_PROMPT 1_
Name every header file that an #include line brings into the sorting excerpt.
_PROMPT 2_
From the sorting excerpt, write out word for word the part that opens with the words containing "#include <ctime>" and closes with "(j = 0; j < N; j++)".

_SELECTED EXTRACT_
========================

The WorkArray is only needed to save the vector before sorting. The point is, this sorting took me 22.3 seconds to complete. The interesting part is that if I change type int to size_t for arrays A, WorkArray (both in std::vector and in the argument list of function sort), as well as for val_min, the time increases to 67.4! This is threefold slower! The new code is below:

#include <ctime>
#include <vector>
#include <iostream>

void sort(int N, size_t A[], size_t WorkArray[]) // exchange sort
{
    int i, j, index;
    size_t val_min;
    for (j = 0; j < N; j++)
    {
        val_min = 500000U;
        for (i = j; i < N; i++)
        {
            if (A[i] < val_min)
            {
                val_min = A[i];
                index = i;
            }
        }
        WorkArray[j] = A[j];
        A[j] = val_min;
        A[index] = WorkArray[j];
    }
}

int main()
{
    std::vector<size_t> A(400000), WorkArray(400000);
    for(size_t k = 0; k < 400000; k++)

========================

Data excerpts
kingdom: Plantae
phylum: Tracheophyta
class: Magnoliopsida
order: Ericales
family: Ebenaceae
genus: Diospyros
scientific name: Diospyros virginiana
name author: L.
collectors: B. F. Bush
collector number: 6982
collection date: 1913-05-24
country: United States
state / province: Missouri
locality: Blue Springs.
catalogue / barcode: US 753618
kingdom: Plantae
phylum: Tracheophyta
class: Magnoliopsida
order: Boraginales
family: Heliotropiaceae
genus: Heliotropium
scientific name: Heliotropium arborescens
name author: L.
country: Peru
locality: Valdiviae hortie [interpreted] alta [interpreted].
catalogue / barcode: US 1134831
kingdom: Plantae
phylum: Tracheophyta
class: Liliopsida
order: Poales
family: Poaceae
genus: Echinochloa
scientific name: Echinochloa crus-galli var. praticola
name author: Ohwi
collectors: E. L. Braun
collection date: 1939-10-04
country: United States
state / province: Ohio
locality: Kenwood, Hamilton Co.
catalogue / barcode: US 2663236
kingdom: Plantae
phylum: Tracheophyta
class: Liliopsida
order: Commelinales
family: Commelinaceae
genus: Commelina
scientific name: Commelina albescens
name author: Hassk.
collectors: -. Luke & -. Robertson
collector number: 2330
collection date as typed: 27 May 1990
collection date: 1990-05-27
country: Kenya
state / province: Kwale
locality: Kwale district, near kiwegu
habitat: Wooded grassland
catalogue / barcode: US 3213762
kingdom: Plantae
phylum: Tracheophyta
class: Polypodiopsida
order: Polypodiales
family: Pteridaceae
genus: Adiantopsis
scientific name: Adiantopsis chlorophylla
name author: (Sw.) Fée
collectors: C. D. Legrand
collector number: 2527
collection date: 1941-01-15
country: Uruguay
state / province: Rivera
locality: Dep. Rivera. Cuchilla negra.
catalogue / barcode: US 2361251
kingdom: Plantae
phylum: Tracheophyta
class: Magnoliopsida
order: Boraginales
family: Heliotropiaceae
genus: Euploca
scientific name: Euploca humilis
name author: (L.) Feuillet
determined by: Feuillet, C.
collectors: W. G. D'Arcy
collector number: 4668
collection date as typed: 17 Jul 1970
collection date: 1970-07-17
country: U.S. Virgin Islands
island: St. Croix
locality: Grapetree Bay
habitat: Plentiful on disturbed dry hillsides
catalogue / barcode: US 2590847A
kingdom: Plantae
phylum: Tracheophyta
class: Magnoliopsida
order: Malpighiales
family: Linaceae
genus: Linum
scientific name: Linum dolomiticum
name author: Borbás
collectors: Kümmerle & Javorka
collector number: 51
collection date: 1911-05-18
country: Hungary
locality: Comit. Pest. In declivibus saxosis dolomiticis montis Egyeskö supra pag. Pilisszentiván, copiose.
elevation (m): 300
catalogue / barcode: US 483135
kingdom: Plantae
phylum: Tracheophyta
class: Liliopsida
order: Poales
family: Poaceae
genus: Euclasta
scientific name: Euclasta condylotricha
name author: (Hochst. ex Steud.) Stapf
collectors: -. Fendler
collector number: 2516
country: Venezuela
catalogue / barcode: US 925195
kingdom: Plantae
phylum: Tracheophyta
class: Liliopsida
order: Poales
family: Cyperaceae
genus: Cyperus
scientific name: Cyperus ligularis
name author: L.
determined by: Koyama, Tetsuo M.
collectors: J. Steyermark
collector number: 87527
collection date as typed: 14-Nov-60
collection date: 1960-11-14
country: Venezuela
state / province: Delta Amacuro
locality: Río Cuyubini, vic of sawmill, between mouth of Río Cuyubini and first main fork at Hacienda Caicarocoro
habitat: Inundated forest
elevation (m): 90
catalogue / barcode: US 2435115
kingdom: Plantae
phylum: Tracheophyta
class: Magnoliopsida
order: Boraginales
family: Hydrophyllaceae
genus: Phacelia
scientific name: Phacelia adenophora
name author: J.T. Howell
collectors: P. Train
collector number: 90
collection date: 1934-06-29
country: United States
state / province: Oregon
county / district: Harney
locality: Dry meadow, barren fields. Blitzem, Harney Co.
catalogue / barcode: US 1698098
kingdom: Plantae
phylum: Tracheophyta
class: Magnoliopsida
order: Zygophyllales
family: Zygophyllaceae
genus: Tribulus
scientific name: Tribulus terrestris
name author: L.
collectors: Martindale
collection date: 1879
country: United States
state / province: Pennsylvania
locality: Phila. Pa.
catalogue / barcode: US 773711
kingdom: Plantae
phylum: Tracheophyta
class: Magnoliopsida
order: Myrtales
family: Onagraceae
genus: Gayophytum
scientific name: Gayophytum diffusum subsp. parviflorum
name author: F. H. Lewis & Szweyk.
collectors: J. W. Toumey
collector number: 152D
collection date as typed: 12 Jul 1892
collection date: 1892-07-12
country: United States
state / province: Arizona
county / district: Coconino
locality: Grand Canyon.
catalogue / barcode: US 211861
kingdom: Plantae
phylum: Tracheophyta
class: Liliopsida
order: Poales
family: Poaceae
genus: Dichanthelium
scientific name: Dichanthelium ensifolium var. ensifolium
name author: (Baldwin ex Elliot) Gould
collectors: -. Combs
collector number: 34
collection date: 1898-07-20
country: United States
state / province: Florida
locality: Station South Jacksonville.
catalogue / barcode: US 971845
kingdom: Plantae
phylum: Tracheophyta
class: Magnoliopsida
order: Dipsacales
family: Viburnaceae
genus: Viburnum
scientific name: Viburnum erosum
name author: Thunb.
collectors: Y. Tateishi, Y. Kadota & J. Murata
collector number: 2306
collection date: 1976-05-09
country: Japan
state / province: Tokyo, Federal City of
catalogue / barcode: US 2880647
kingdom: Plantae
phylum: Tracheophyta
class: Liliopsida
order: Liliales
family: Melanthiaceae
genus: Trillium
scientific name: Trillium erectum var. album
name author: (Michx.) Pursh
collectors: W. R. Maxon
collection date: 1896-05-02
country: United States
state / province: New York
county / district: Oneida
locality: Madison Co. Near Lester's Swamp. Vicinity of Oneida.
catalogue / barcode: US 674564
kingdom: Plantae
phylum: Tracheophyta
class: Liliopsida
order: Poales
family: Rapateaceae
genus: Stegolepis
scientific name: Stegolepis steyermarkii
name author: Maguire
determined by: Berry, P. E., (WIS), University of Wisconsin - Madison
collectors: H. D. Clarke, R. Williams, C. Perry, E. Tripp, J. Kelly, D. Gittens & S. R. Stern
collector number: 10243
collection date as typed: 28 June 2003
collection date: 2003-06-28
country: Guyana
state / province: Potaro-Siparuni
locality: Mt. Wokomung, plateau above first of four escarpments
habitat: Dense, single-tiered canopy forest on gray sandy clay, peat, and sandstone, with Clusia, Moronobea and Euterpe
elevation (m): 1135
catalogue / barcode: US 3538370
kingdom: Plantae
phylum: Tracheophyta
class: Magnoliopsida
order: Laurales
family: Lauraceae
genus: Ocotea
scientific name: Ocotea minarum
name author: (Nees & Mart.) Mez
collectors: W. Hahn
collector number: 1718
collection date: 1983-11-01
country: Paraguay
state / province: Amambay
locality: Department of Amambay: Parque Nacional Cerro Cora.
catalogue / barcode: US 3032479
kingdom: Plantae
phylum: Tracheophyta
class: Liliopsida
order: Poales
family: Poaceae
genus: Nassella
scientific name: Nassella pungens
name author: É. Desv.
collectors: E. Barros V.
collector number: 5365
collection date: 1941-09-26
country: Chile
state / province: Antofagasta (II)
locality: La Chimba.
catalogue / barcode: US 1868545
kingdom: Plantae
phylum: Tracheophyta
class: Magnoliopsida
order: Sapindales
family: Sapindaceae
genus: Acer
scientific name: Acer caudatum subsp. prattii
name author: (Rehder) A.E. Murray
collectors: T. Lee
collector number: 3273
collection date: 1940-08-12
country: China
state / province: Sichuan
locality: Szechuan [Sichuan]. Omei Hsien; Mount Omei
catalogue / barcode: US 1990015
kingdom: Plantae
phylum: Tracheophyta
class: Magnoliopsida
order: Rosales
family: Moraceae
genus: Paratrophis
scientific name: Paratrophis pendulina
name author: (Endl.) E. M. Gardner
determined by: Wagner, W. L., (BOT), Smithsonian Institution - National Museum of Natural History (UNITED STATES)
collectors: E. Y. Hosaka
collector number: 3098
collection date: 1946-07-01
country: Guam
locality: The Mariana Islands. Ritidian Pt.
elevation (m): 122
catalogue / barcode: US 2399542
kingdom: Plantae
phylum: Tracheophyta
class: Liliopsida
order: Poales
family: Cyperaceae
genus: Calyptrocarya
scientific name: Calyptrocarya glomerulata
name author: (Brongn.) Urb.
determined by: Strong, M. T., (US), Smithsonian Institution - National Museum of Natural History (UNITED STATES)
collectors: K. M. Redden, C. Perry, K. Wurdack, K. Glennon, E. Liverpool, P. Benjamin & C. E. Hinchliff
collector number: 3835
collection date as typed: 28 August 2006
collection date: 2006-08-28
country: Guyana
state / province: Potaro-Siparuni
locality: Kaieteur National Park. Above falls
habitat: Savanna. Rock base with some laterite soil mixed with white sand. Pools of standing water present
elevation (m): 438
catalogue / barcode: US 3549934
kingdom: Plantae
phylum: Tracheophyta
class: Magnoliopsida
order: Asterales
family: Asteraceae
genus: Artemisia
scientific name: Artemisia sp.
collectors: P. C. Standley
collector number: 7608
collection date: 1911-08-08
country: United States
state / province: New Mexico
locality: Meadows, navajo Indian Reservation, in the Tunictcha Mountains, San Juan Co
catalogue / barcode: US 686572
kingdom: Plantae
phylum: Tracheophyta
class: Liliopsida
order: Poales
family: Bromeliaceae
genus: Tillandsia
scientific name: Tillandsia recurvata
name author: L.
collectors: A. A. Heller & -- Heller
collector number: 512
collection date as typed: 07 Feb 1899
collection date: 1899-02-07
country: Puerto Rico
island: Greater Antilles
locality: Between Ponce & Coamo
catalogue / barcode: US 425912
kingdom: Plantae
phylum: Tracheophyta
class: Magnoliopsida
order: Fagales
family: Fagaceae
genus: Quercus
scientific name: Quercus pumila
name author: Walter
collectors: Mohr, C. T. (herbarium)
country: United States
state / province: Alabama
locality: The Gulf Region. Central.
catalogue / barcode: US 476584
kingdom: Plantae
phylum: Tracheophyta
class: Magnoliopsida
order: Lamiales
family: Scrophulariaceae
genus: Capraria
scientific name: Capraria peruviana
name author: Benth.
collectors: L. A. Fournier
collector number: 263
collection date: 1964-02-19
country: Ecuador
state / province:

========================

_EXPECTED ANSWER 1_
ctime, vector, iostream

_EXPECTED ANSWER 2_
#include <ctime>
#include <vector>
#include <iostream>

void sort(int N, size_t A[], size_t WorkArray[]) // exchange sort
{
    int i, j, index;
    size_t val_min;
    for (j = 0; j < N; j++)